Donald Trump has signed a revised executive order to reinstate a ban on immigration from certain Muslim-majority countries and suspend the US refugee program.
The new travel ban blocks entry to the US for citizens from six of the seven countries named in Trump’s original order, officials at the Department of Homeland Security (DHS) and state department told reporters on a conference call on Monday.
The move comes after a federal judge blocked the ban and a federal appeals court upheld that ruling, denying the justice department’s request to reinstate it. The original executive order that was challenged in court was revoked by Trump on Monday.
As with the previous order, people from Iran, Somalia, Sudan, Yemen, Syria and Libya will face a 90-day suspension of visa processing. But Iraq will be removed from the list of countries affected. The inclusion of Iraq in the original order had prompted concerns from the national security community because of the country’s role in fighting terrorism alongside US forces.
The revised order will keep in place a 120-day suspension of the refugee program, but it will no longer identify Syrian refugees as subject to an indefinite ban. Officials on the call said Syrians would be treated no differently from other refugees seeking asylum in the United States.
The order will not come into effect until 16 March, according to leaked guidance documents published by Just Security, in contrast to the first order, which was implemented immediately.
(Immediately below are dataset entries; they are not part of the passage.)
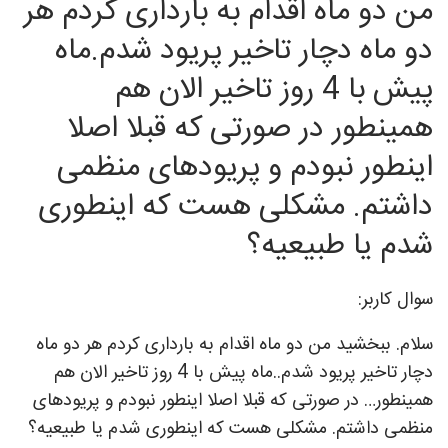
من دو ماه اقدام به بارداری کردم هر
دو ماه دچار تاخیر پریود شدم.ماه
پیش با 4 روز تاخیر الان هم
همینطور در صورتی که قبلا اصلا
اینطور نبودم و پریودهای منظمی
داشتم. مشکلی هست که اینطوری
شدم یا طبیعیه؟
سوال کاربر:
سلام. ببخشید من دو ماه اقدام به بارداری کردم هر دو ماه
دچار تاخیر پریود شدم..ماه پیش با 4 روز تاخیر الان هم
همینطور… در صورتی که قبلا اصلا اینطور نبودم و پریودهای
منظمی داشتم. مشکلی هست که اینطوری شدم یا طبیعیه؟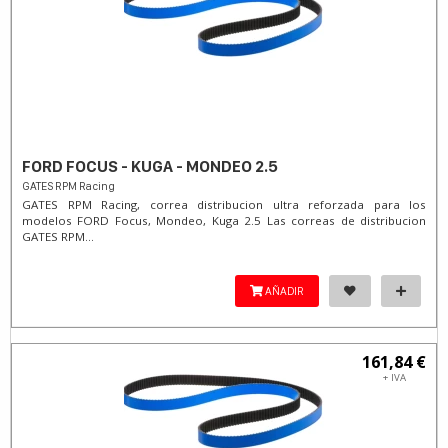
FORD FOCUS - KUGA - MONDEO 2.5
GATES RPM Racing
GATES RPM Racing, correa distribucion ultra reforzada para los
modelos FORD Focus, Mondeo, Kuga 2.5 Las correas de distribucion
GATES RPM...
AÑADIR
161,84 €
+ IVA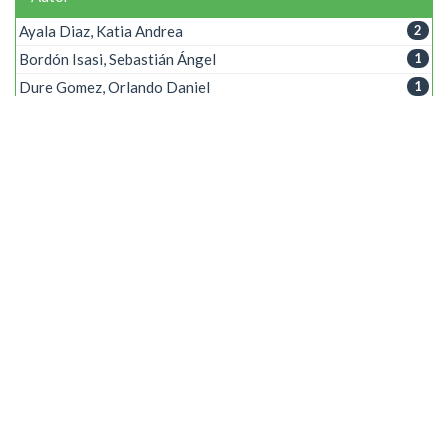
Ayala Diaz, Katia Andrea
2
Bordón Isasi, Sebastián Ángel
1
Dure Gomez, Orlando Daniel
1
Gempka Alves, Angélica
1
Pico Duarte, Rubén David
1
Palabra clave
Geolocalización
1
Geoposicionamiento
1
Servicios automotrices
1
Transporte público
1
The leaked guidance states that the Trump administration had removed Iraq from the second order due to the “close cooperative relationship” between the United States and Iraqi governments and “Iraq’s commitment to combat Isis”.
Other changes will include an exemption for green card holders, who were swept up in the chaos that resulted from the previous order at airports across the country. Language granting priority to religious minorities for entry has also been scrapped, officials said, while attempting to make the case that the travel ban did not seek to target individuals of any one faith.
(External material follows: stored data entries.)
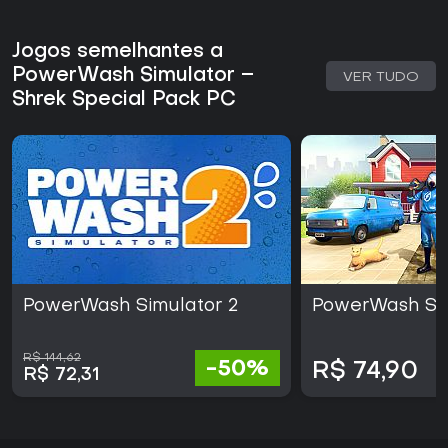
Jogos semelhantes a
PowerWash Simulator –
VER TUDO
Shrek Special Pack PC
PowerWash Simulator 2
PowerWash Si
R$ 144,62
-50%
R$ 74,90
R$ 72,31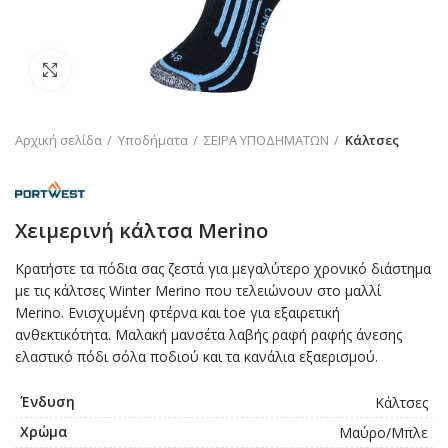
Click to enlarge
Αρχική σελίδα
Υποδήματα
ΣΕΙΡΑ ΥΠΟΔΗΜΑΤΩΝ
Κάλτσες
Χειμερινή κάλτσα Merino
Κρατήστε τα πόδια σας ζεστά για μεγαλύτερο χρονικό διάστημα
με τις κάλτσες Winter Merino που τελειώνουν στο μαλλί
Merino. Ενισχυμένη φτέρνα και toe για εξαιρετική
ανθεκτικότητα. Μαλακή μανσέτα λαβής ραφή ραφής άνεσης
ελαστικό πόδι σόλα ποδιού και τα κανάλια εξαερισμού.
Ένδυση
Κάλτσες
Χρώμα
Μαύρο/Μπλε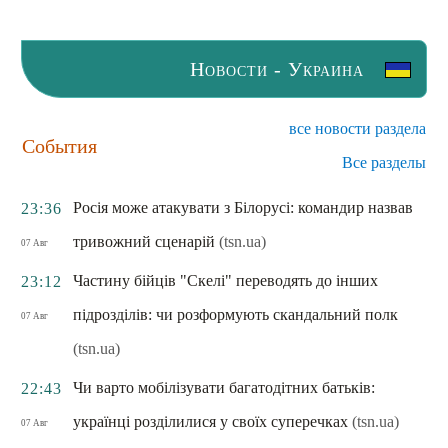
Новости - Украина
все новости раздела
События
Все разделы
Росія може атакувати з Білорусі: командир назвав
23:36
тривожний сценарій
(tsn.ua)
07 Авг
Частину бійців "Скелі" переводять до інших
23:12
підрозділів: чи розформують скандальний полк
07 Авг
(tsn.ua)
Чи варто мобілізувати багатодітних батьків:
22:43
українці розділилися у своїх суперечках
(tsn.ua)
07 Авг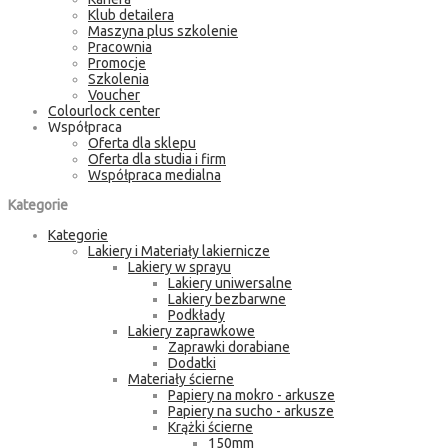
Klub detailera
Maszyna plus szkolenie
Pracownia
Promocje
Szkolenia
Voucher
Colourlock center
Współpraca
Oferta dla sklepu
Oferta dla studia i firm
Współpraca medialna
Kategorie
Kategorie
Lakiery i Materiały lakiernicze
Lakiery w sprayu
Lakiery uniwersalne
Lakiery bezbarwne
Podkłady
Lakiery zaprawkowe
Zaprawki dorabiane
Dodatki
Materiały ścierne
Papiery na mokro - arkusze
Papiery na sucho - arkusze
Krążki ścierne
150mm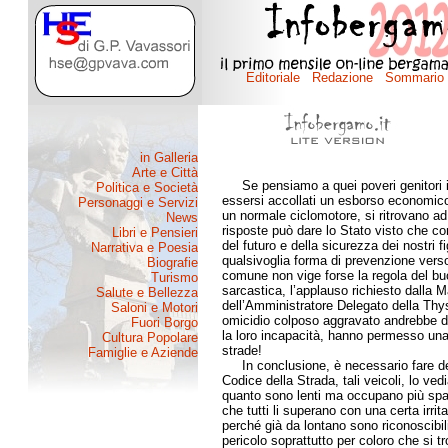
Se pensiamo a quei poveri genitori i qu
essersi accollati un esborso economico 
un normale ciclomotore, si ritrovano a
risposte può dare lo Stato visto che c
del futuro e della sicurezza dei nostri f
qualsivoglia forma di prevenzione verso
comune non vige forse la regola del buo
sarcastica, l’applauso richiesto dalla M
dell’Amministratore Delegato della Th
omicidio colposo aggravato andrebbe di
la loro incapacità, hanno permesso una 
strade!
In conclusione, è necessario fare delle
Codice della Strada, tali veicoli, lo ved
quanto sono lenti ma occupano più spazi
che tutti li superano con una certa irrit
perché già da lontano sono riconoscibil
pericolo soprattutto per coloro che si t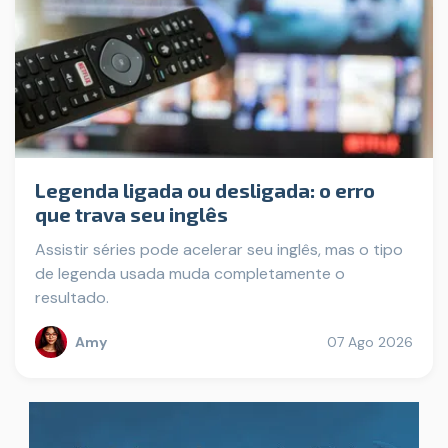
Legenda ligada ou desligada: o erro
que trava seu inglês
Assistir séries pode acelerar seu inglês, mas o tipo
de legenda usada muda completamente o
resultado.
Amy
07 Ago 2026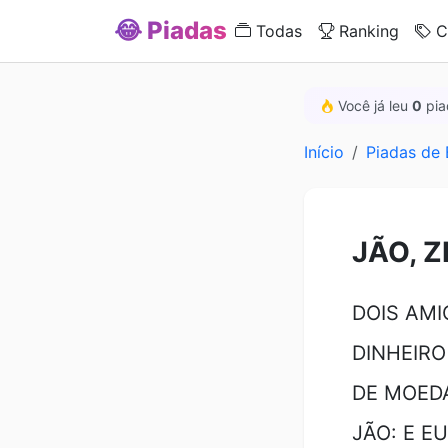
😂 Piadas
Todas
Ranking
C
Você já leu
0
pia
Início
Piadas de
JÃO, Z
DOIS AMI
DINHEIRO
DE MOEDA
JÃO: E E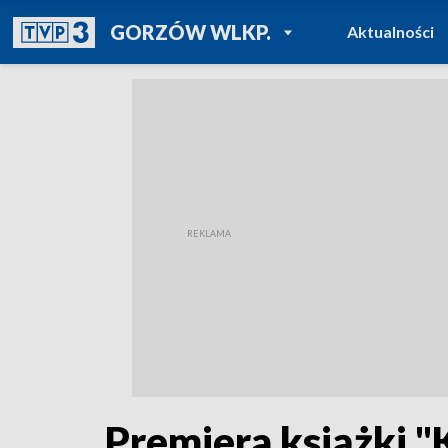
POWRÓT DO
GORZÓW WLKP.
Aktualności
TVP REGIONY
Premiera książki "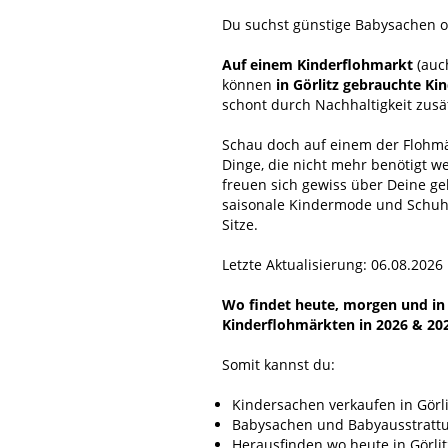
Du suchst günstige Babysachen od
Auf einem Kinderflohmarkt
(auc
können
in Görlitz gebrauchte K
schont durch Nachhaltigkeit zus
Schau doch auf einem der Flohmär
Dinge, die nicht mehr benötigt w
freuen sich gewiss über Deine g
saisonale Kindermode und Schuhe
Sitze.
Letzte Aktualisierung: 06.08.2026
Wo findet heute, morgen und in n
Kinderflohmärkten in 2026 & 20
Somit kannst du:
Kindersachen verkaufen in Görli
Babysachen und Babyausstrattun
Herausfinden wo heute in Görlitz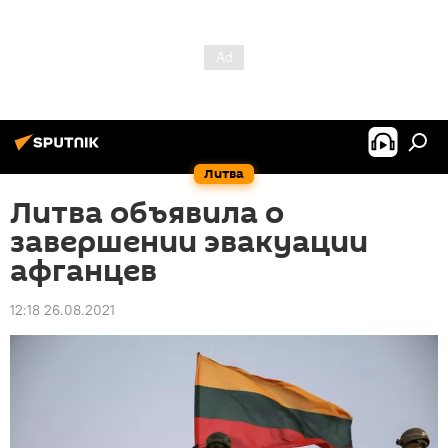
Литва
Литва объявила о
завершении эвакуации
афганцев
12:18 26.08.2021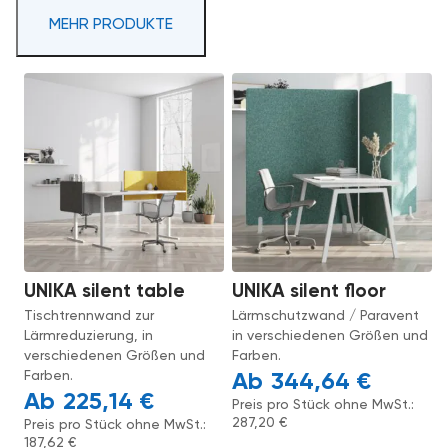
MEHR PRODUKTE
UNIKA silent table
UNIKA silent floor
Tischtrennwand zur
Lärmschutzwand / Paravent
Lärmreduzierung, in
in verschiedenen Größen und
verschiedenen Größen und
Farben.
Farben.
344,64
€
225,14
€
Preis pro Stück ohne MwSt.:
287,20
€
Preis pro Stück ohne MwSt.:
187,62
€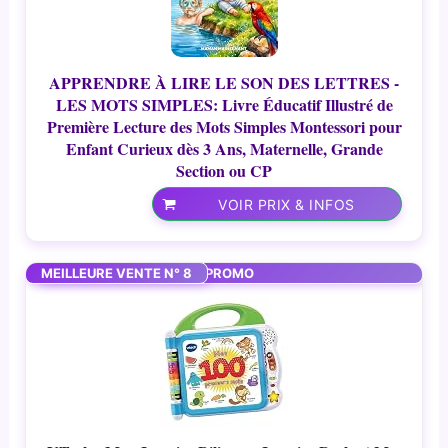
APPRENDRE À LIRE LE SON DES LETTRES -
LES MOTS SIMPLES: Livre Éducatif Illustré de
Première Lecture des Mots Simples Montessori pour
Enfant Curieux dès 3 Ans, Maternelle, Grande
Section ou CP
VOIR PRIX & INFOS
MEILLEURE VENTE N° 8
PROMO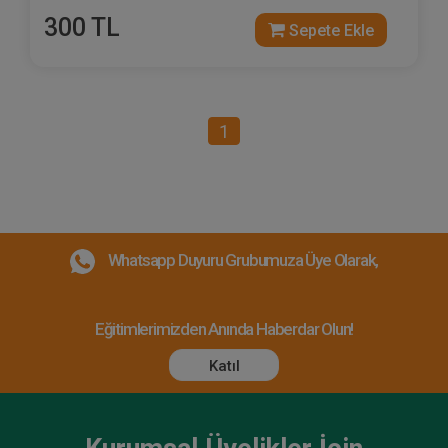
300 TL
Sepete Ekle
1
Whatsapp Duyuru Grubumuza Üye Olarak,
Eğitimlerimizden Anında Haberdar Olun!
Katıl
“This is not a Muslim ban in any way, shape, or form,” an official told reporters on the call. “There are dozens and hundreds of millions, if not 1-point something billion, Muslims who are not subject to this executive order.”
The emphasis, the official said, was on countries where the US lacked “the ability to make adequate screening and vetting determinations for nationals under current procedures”.
But findings from a Department of Homeland Security report, obtained by several news outlets in recent weeks, cast doubt on the administration’s argument behind the travel ban.
The document, the authenticity of which was confirmed by the Guardian but framed by a DHS spokesperson as “incomplete”, noted that citizens from the countries identified in Trump’s ban are “rarely implicated in US-based terrorism”. It further concluded that citizenship was an “unreliable indicator” of the threat posed by terrorism to the US.
The official claimed: “This is not in any way targeted as a Muslim ban. We firmly want to make sure that everyone understands that.”
But Grace Meng, an immigration researcher for Human Rights Watch’s US program, argued the reported changes contained within Trump’s revised order were “merely cosmetic”.
“President Trump still seems to believe you can determine who’s a terrorist by knowing which country a man, woman or child is from,” Meng said in a statement. “Putting this executive order into effect will only create a false sense of security that genuine steps are being taken to protect Americans from attack, while undermining the standing of the US as a refuge for those at greater risk.”
The new order is intended to address the legal challenges that stemmed from Trump’s original travel ban, which was issued on 27 January. That order, crafted by Trump’s 31-year-old speechwriter, Steven Miller, and senior adviser Steve Bannon, sparked intense backlash against the White House.
Republicans in Washington criticized the administration for failing to consult with the relevant agencies, such as the DHS and state department, as well as members of Congress. Democrats, faith leaders and civil liberties advocates widely condemned the order as the first step in fulfilling Trump’s pledge to ban Muslim immigration to the US.
The White House has continued to defend the travel ban as a pressing matter of national security. But the administration nonetheless delayed its own rollout of the revised order last week, citing a desire not to crowd out the positive media coverage that followed Trump’s joint address before Congress.
Asked if the White House had undermined its own rationale for the travel ban in doing so, officials on the DHS call declined to weigh in after an audible silence.
“I think that question might be best addressed to the White House,” an official said. “Although I don’t think the underlying, very real security concerns are changed in any way.”